×
This passion project of mine that I brought to Cornell Data Science involved finding opportunities to
exploit arbitrage via sportsbook webscraping, JSON parsing, and arbitrage calculations. Arbitrage
is defined as a scenario where two different sportsbooks have alternate odds expectations on a matchup;
because of this, placing bets on both sides of the match in both sportsbooks can theoretically make the
risk zero.
I utilized BeautifulSoup to scrape data from American and offshore sportsbooks, while overseeing
Python request management as some sportsbooks prevent to many pings to their data. Further, I extraced
JSON data from a third-party odds aggregating API, and parsed through large responses to get the necessary
data we needed (sportsbooks names, odds for both teams, etc. for all matchups in the sport).

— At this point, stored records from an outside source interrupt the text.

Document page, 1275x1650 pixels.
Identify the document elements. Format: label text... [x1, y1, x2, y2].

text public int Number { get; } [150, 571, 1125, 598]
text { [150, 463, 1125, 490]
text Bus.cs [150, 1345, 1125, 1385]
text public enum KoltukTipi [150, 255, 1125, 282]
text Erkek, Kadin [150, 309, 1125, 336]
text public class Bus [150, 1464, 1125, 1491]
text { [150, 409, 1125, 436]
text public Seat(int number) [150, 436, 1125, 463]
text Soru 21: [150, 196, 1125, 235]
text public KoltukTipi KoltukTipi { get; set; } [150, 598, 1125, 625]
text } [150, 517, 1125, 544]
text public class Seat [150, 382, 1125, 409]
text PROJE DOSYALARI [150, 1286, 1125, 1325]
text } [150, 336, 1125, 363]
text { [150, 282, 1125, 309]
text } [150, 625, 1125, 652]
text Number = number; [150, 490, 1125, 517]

Shown above is a sample API output from the third-party service. I had to go through this large
dictionary of data and develop a class structure in Python to store "events", and then identify the key
tags that were critical for an arbitrage calculation on a matchup. The right image shows a Pandas
dataframe from another third-party API for a series of baseball games. As indicated by the arbyHA and
arbyAH columns, the higher the first percentage in the tuple the more likely an arbitrage opportunity
exists.
We found that over all opportunities found, arbitrage trading led to higher profits in 46.3% of scenarios
compared to traditional betting on the favorite. This project was interesting in examining an alternative
betting strategy by leveraging computer science fundamentals, but also demonstrated that such a strategy
is most likely not feasible for most people unless they have a large amount of data and capital to gamble
on.